Сергей проснулся среди ночи от холода и головной боли. Мутно поблескивала подвальная лампочка. Матово отсвечивали бока газовых баллонов. Змеились щупальца черных шлангов. Бессмысленно торчал из стены обрезок ржавой трубы с каплей холодной воды на конце. Целый подъезд без горячей воды. Выгонит, точно выгонит его бригадир. Так и сказал ему вчера. Дома несчастная жена. Трое пацанов. В горле сухость и жжение. В груди боль. И отчаяние.
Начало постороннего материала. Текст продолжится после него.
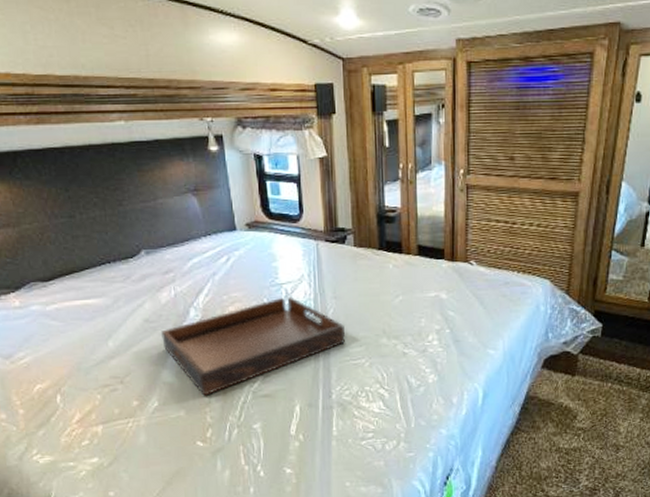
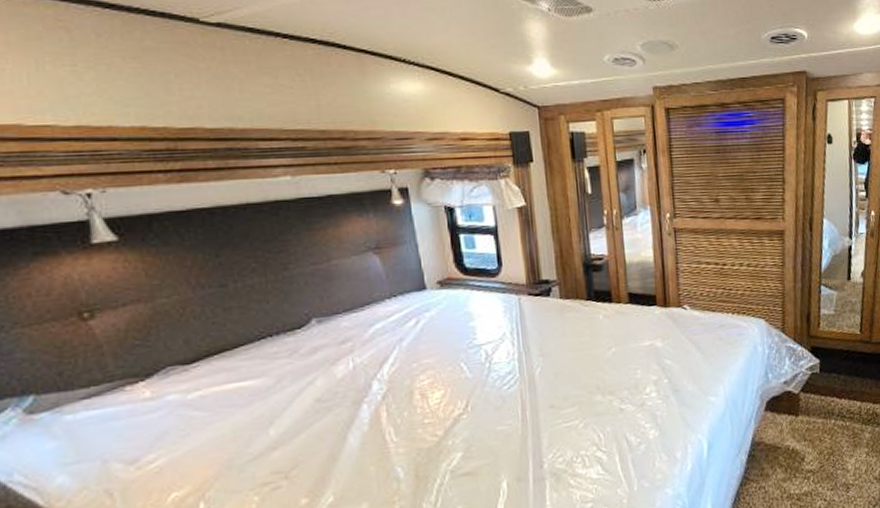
serving tray: present [161,296,346,396] -> none [337,358,556,483]

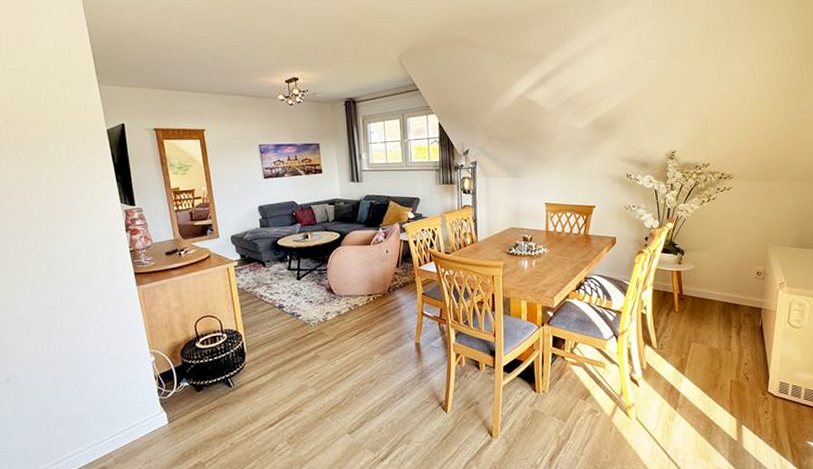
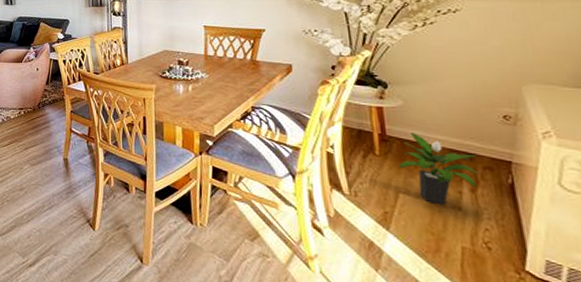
potted plant: none [691,291,742,349] -> present [398,133,479,206]

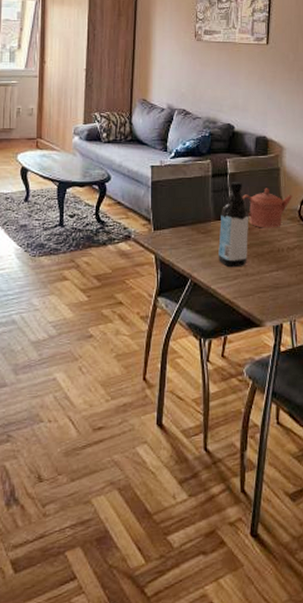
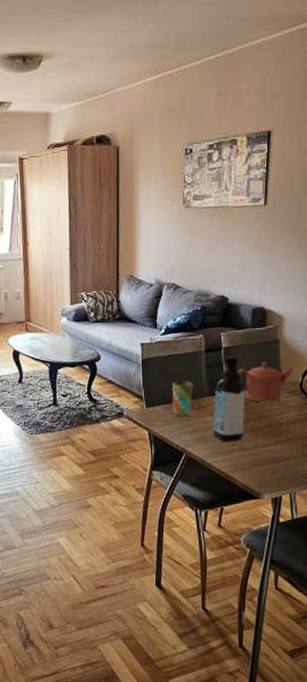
cup: none [179,204,200,240] -> present [172,380,193,416]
Сергей тяжело встал и, чувствуя, что боль и отчаяние захлестывают, ощущая поднимающийся в голове вчерашний хмель, натянул на руки промасленные рукавицы и, разбрасывая шланги, потянулся рукой к вентилям сварки.

Р.P.S.

От взрыва мгновенно вылетели стекла в этом и соседних домах, а затем целый подъезд панельной пятиэтажки сложился как карточный домик внутрь себя, разрывая и сплющивая все живое. Уже через секунды на месте четверти дома поднимался столб пыли, прикрывая собой холм, состоящий из обломков плит, строительного мусора, раздробленной мебели и истерзанных тел. Пришла боль и смерть.

Только большой плюшевый заяц не почувствовал ничего.